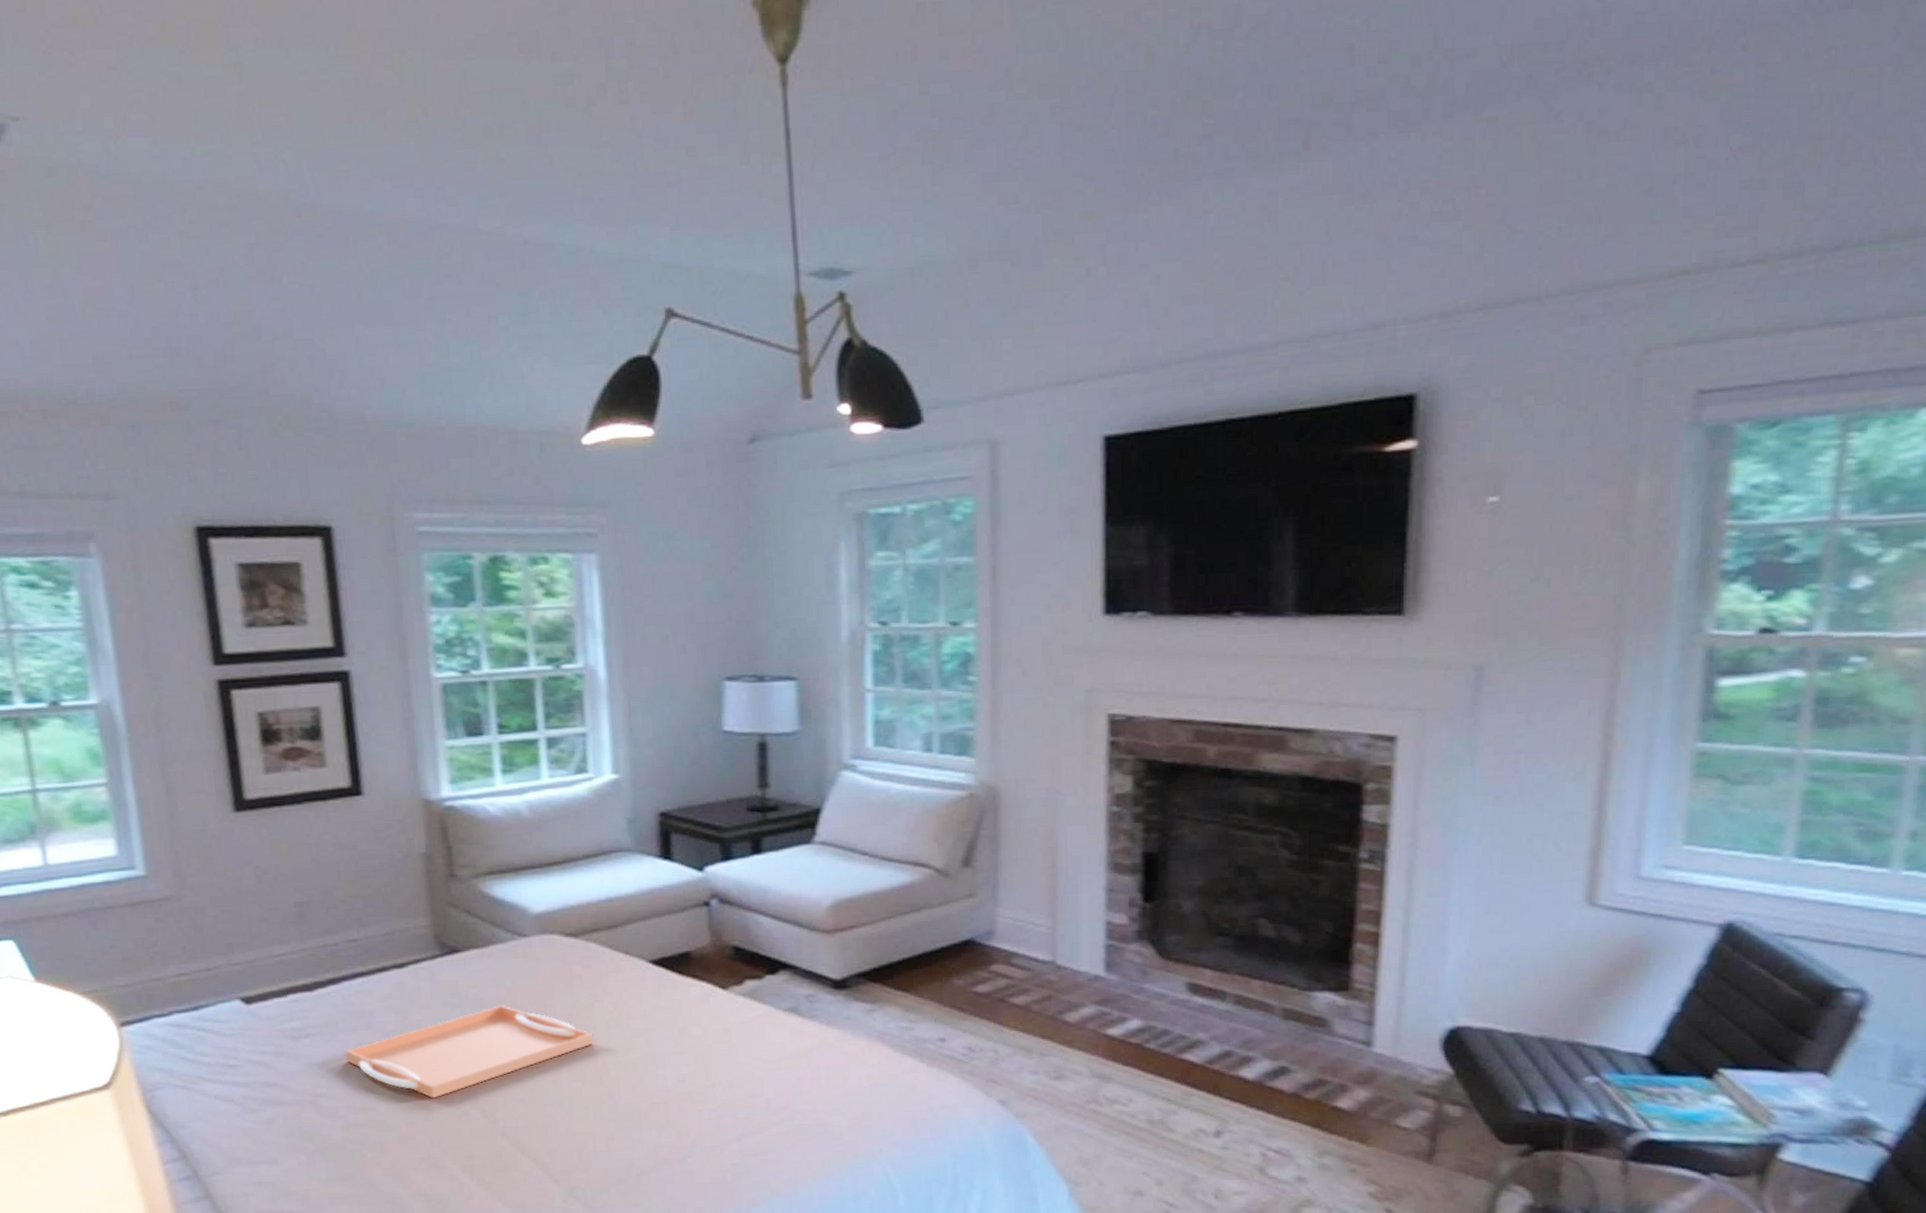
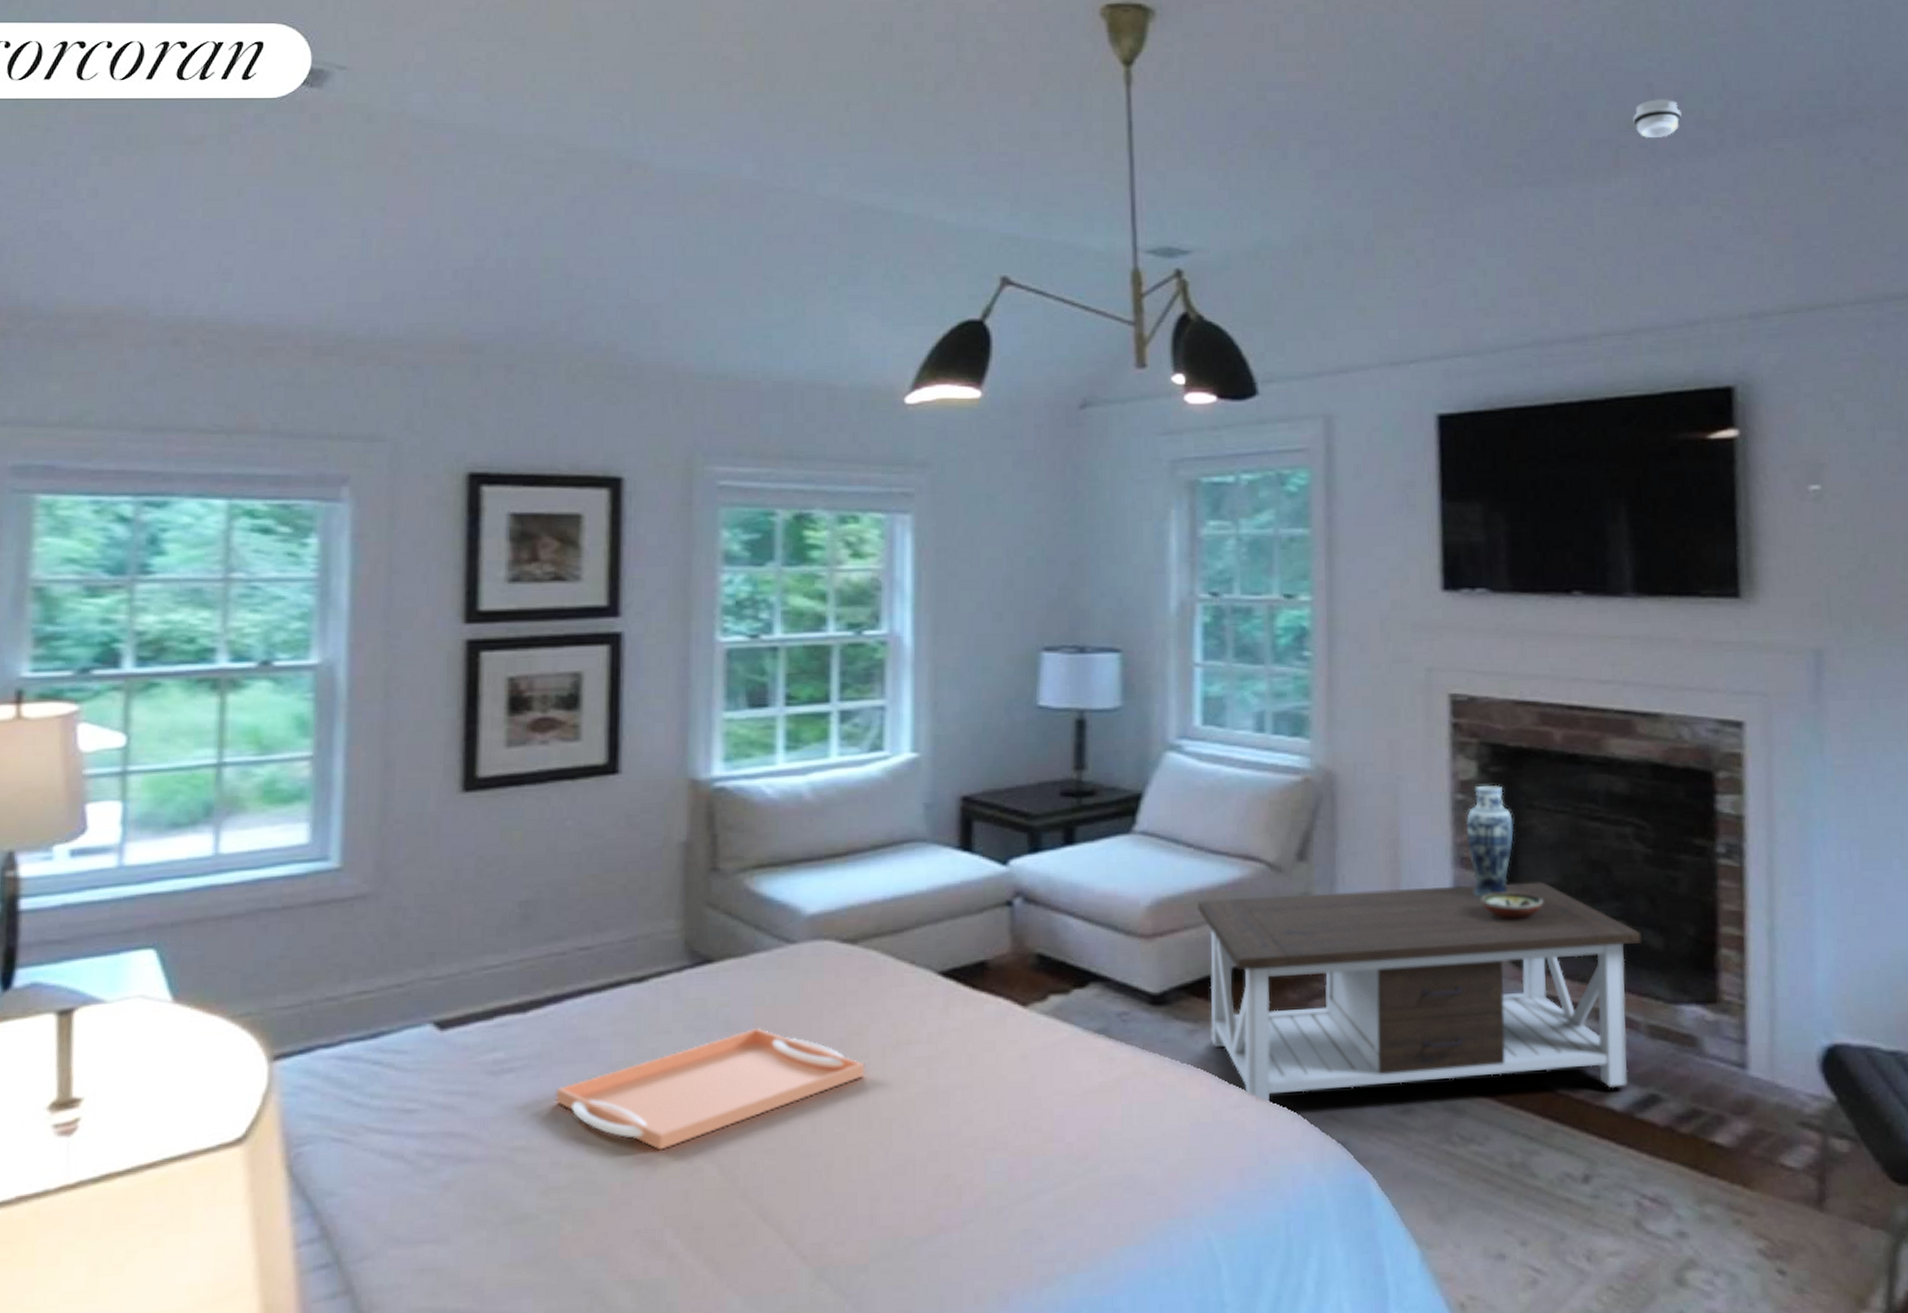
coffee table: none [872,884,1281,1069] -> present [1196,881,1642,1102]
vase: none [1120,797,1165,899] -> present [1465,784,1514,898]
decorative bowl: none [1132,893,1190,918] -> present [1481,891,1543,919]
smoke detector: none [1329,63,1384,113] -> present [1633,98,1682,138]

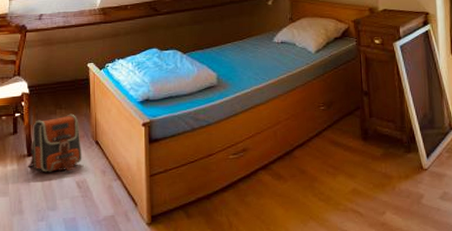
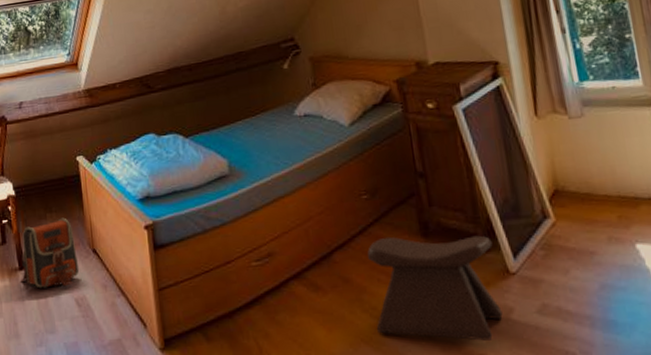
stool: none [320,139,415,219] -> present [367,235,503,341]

**Assignment**
Set down all records verbatim, omitting images.

**Answer section**
coffee table: none [872,884,1281,1069] -> present [1196,881,1642,1102]
vase: none [1120,797,1165,899] -> present [1465,784,1514,898]
decorative bowl: none [1132,893,1190,918] -> present [1481,891,1543,919]
smoke detector: none [1329,63,1384,113] -> present [1633,98,1682,138]

stool: none [320,139,415,219] -> present [367,235,503,341]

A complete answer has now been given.